# Exercise
Go through the records and report each line holding the string "reserved".

# Supplied records
════════════════
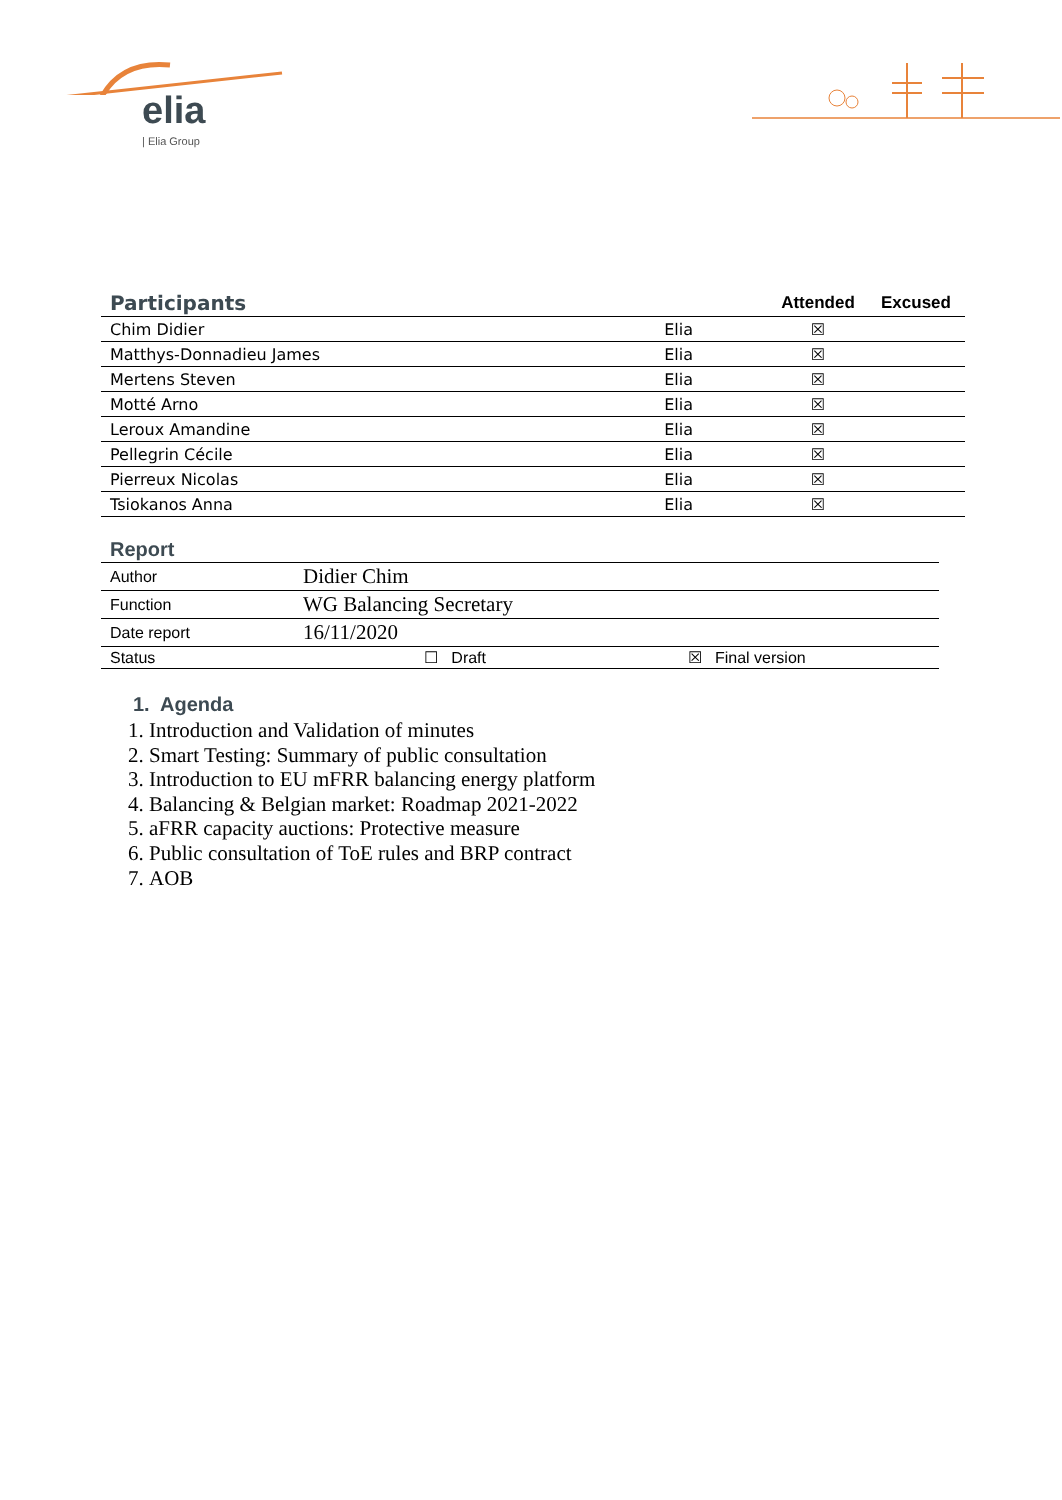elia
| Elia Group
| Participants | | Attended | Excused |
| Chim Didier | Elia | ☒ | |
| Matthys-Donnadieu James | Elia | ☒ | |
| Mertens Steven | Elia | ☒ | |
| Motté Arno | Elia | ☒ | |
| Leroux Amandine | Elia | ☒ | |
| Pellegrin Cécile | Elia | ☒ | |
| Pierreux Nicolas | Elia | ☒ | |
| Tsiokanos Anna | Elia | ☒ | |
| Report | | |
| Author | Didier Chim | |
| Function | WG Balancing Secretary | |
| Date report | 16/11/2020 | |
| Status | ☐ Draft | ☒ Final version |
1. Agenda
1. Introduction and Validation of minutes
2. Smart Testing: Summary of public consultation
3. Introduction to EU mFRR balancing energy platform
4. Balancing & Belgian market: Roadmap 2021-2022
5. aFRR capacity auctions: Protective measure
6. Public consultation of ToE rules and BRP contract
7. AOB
════════════════
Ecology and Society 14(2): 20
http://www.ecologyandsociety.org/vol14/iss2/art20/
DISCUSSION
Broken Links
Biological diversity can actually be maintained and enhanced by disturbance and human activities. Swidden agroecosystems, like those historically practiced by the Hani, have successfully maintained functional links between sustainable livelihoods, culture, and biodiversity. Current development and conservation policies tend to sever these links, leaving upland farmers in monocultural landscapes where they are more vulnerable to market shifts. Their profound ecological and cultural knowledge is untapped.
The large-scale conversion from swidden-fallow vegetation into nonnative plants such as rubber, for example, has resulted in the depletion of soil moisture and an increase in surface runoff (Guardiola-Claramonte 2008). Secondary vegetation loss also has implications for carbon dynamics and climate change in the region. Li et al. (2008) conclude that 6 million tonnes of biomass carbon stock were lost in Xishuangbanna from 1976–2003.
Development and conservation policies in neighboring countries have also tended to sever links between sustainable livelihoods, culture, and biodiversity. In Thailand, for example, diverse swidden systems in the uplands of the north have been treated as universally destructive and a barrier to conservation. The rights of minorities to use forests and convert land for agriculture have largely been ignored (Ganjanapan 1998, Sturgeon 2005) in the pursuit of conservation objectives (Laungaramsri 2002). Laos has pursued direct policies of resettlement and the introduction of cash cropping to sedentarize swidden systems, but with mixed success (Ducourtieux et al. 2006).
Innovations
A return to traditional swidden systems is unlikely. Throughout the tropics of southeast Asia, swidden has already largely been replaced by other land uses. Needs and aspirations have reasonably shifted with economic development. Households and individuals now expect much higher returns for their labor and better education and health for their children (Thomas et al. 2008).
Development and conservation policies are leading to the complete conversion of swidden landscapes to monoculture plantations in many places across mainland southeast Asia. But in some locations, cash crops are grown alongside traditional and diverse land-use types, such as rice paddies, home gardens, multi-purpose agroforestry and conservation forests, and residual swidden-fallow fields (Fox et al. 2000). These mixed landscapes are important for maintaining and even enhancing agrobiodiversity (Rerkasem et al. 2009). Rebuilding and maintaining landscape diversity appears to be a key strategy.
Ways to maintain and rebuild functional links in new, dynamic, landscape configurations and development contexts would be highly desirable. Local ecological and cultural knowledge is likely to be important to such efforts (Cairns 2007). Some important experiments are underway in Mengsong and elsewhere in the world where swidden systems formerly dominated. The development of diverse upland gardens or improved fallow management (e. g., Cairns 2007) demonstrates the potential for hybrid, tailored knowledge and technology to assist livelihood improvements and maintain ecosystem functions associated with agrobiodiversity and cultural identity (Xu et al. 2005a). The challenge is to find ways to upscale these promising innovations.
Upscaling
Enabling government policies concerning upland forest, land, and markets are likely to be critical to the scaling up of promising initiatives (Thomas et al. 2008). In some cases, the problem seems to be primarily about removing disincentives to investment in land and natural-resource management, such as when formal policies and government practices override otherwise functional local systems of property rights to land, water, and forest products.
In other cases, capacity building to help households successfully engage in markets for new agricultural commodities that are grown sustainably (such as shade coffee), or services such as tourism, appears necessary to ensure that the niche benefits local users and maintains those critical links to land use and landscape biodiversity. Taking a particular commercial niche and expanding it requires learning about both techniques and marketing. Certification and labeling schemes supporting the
════════════════
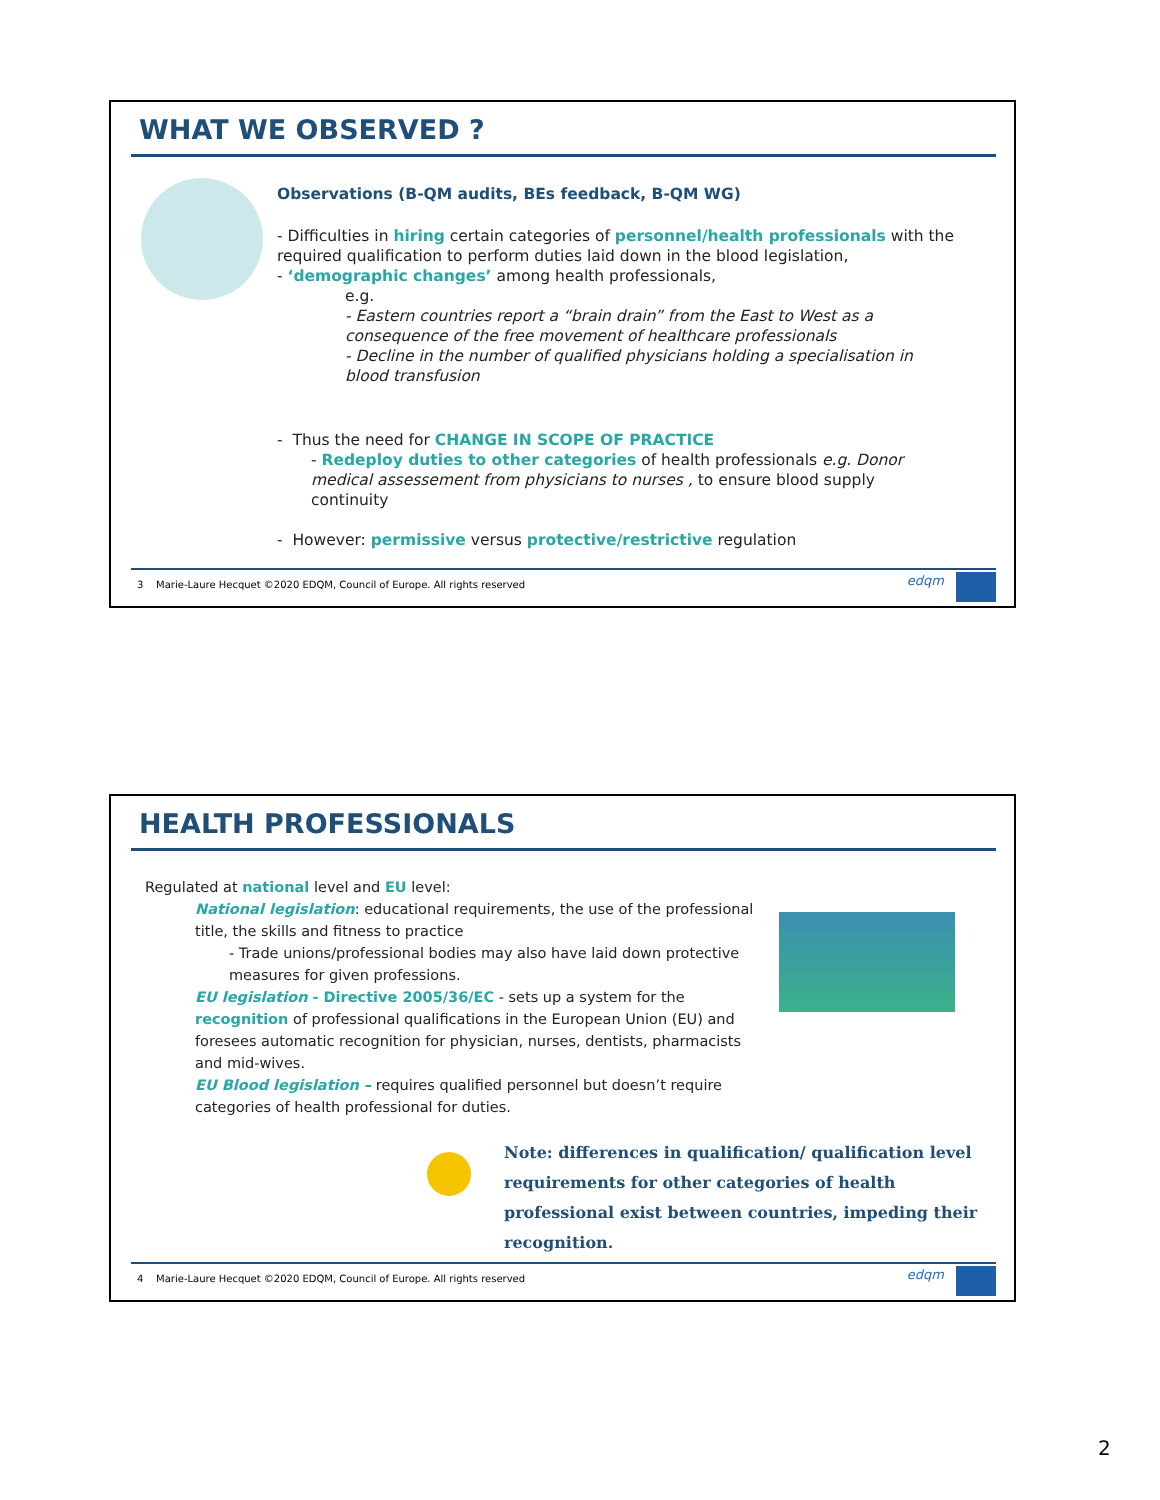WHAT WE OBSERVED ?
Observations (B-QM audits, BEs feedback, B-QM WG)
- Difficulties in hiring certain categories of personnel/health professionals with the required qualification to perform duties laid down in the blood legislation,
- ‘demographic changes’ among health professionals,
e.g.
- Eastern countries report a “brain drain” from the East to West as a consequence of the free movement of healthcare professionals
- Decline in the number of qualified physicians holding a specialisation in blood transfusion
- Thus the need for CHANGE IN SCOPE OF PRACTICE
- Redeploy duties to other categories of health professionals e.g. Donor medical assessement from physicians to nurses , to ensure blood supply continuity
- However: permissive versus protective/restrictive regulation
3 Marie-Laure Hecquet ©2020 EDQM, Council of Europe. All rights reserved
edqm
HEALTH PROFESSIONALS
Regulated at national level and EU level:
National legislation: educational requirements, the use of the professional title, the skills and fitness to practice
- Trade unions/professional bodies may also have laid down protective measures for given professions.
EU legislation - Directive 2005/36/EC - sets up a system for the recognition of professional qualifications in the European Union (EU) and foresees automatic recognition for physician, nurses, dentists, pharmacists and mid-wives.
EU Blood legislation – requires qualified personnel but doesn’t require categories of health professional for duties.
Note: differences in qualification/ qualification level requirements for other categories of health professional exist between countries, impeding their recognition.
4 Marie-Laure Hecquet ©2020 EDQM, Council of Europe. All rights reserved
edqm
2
════════════════
# Exercise response
3 Marie-Laure Hecquet ©2020 EDQM, Council of Europe. All rights reserved
4 Marie-Laure Hecquet ©2020 EDQM, Council of Europe. All rights reserved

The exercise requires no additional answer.